A week after the German football side wreaked havoc with the Brazilian national pride, David Cameron has embarked on a brutal reshuffling of the Cabinet. Coincidence? Er… yes. More interesting therefore to look at the correlation between the PM’s drive to get more women into the Cabinet, and recent initiatives to encourage gender equality in UK law firms.
The average top 200 UK law firm would no doubt assert that women play an essential role in their success. Unfortunately, the statistics indicate that while women at leading law firms are well represented at associate level, that number plummets when it comes to the partnership.
Chambers & Partners’ Student Guide most recent diversity survey of the top 100 law firms gives depressing figures. On average, 23.3% of partners are women, compared with 56.5% of associates. At magic circle firms, the figures are even worse: on average 19.1% of partners and 49.1% of associates are women.

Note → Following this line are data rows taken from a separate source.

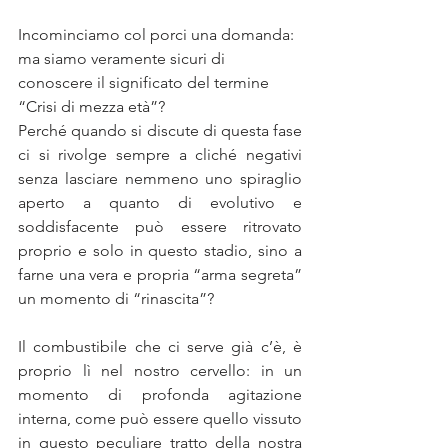
Incominciamo col porci una domanda: 
ma siamo veramente sicuri di 
conoscere il significato del termine 
“Crisi di mezza età”?
Perché quando si discute di questa fase 
ci si rivolge sempre a cliché negativi 
senza lasciare nemmeno uno spiraglio 
aperto a quanto di evolutivo e 
soddisfacente può essere ritrovato 
proprio e solo in questo stadio, sino a 
farne una vera e propria “arma segreta” 
un momento di “rinascita”?
Il combustibile che ci serve già c’è, è 
proprio lì nel nostro cervello: in un 
momento di profonda agitazione 
interna, come può essere quello vissuto 
in questo peculiare tratto della nostra 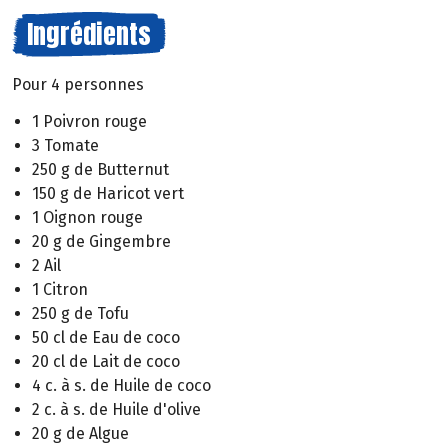
Ingrédients
Pour 4 personnes
1 Poivron rouge
3 Tomate
250 g de Butternut
150 g de Haricot vert
1 Oignon rouge
20 g de Gingembre
2 Ail
1 Citron
250 g de Tofu
50 cl de Eau de coco
20 cl de Lait de coco
4 c. à s. de Huile de coco
2 c. à s. de Huile d'olive
20 g de Algue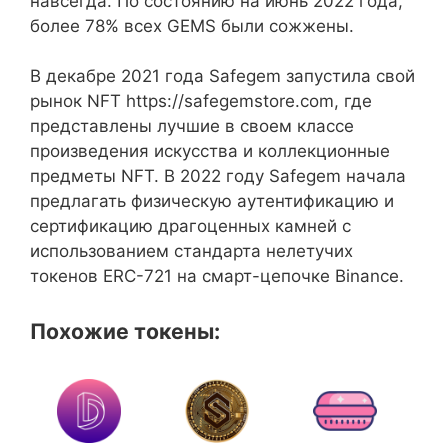
навсегда. По состоянию на июнь 2022 года,
более 78% всех GEMS были сожжены.
В декабре 2021 года Safegem запустила свой
рынок NFT https://safegemstore.com, где
представлены лучшие в своем классе
произведения искусства и коллекционные
предметы NFT. В 2022 году Safegem начала
предлагать физическую аутентификацию и
сертификацию драгоценных камней с
использованием стандарта нелетучих
токенов ERC-721 на смарт-цепочке Binance.
Похожие токены: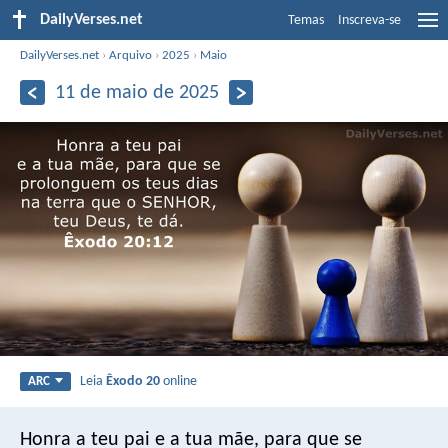
DailyVerses.net
Temas
Inscreva-se
DailyVerses.net
›
Arquivo
›
2025
›
Maio
11 de maio de 2025
Leia
Êxodo 20
online
ARC
Honra a teu pai e a tua mãe, para que se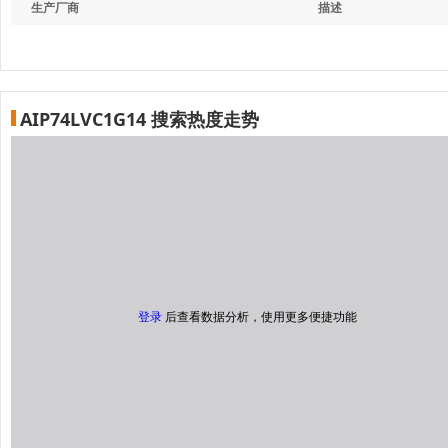
生产厂商
描述
AIP74LVC1G14 搜索热度走势
登录
后查看数据分析，使用更多便捷功能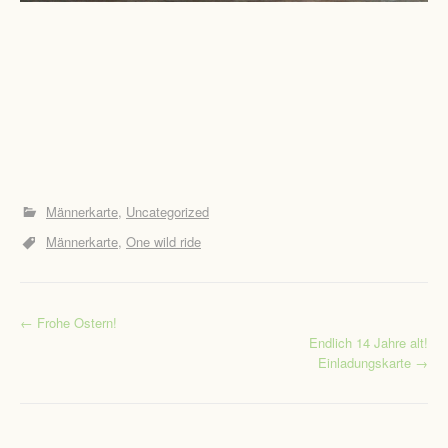
Männerkarte
Uncategorized
Männerkarte
One wild ride
←
Frohe Ostern!
Post navigation
Endlich 14 Jahre alt!
Einladungskarte
→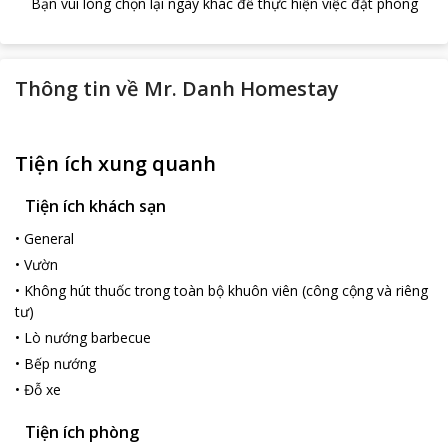
Bạn vui lòng chọn lại ngày khác để thực hiện việc đặt phòng
Thông tin về
Mr. Danh Homestay
Tiện ích xung quanh
Tiện ích khách sạn
•
General
•
Vườn
•
Không hút thuốc trong toàn bộ khuôn viên (công cộng và riêng
tư)
•
Lò nướng barbecue
•
Bếp nướng
•
Đỗ xe
Tiện ích phòng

So what’s to be done? Top 10 law firm Eversheds announced earlier this year that it would be introducing targets for partner representation. They are aiming for 25% female partners by 2016 and 30% by 2020. According to a recent article from the Law Society, this move was triggered by declining partner numbers, and pressure from clients. Eversheds’ advice to other firms? Set realistic and measurable targets and send clear messages internally and externally.
We might also consider Ashurst’s strategy. Rather than focusing on the percentage of female partners, they are looking to increase the number of women in management roles, including board, committees and heads of practice areas. Steps taken in this regard include introducing independent specialists to moderate promotion boards. The target is 25% by 2015 and it is hoped that the strategy will also lead to an increase in women in the partnership. The impact of all this remains to be seen and of course it is only one aspect of the wider debate around diversity in the legal profession. Here are two more startling statistics:
- 28.6% of practising solicitors attended independent or public schools (as against 7% of the UK population) (see Chambers survey above)
- 39.3% of students taking the LPC in 2011/12 came from ethnic minority backgrounds, as against 23% of new trainees in the same year (see Law Society diversity profile of the profession 2014)
As Byfield friend Funke Abimbola, Roche UK managing counsel and diversity champion, recently said in an interview with Lex 100:
“Law firms really need to start at grass-root level and focus on disadvantaged groups, because otherwise law will continue being a very exclusive profession. If we’re really wanting to commit to diversity, we must look at those disadvantaged groups… The clients are increasingly diverse now. This is the thing that law firms need to appreciate. Clients who are committed to diversity are also looking for diversity in their legal panel.”
Let’s hope that Mr Cameron’s reshuffle will encourage more law firms to take this seriously.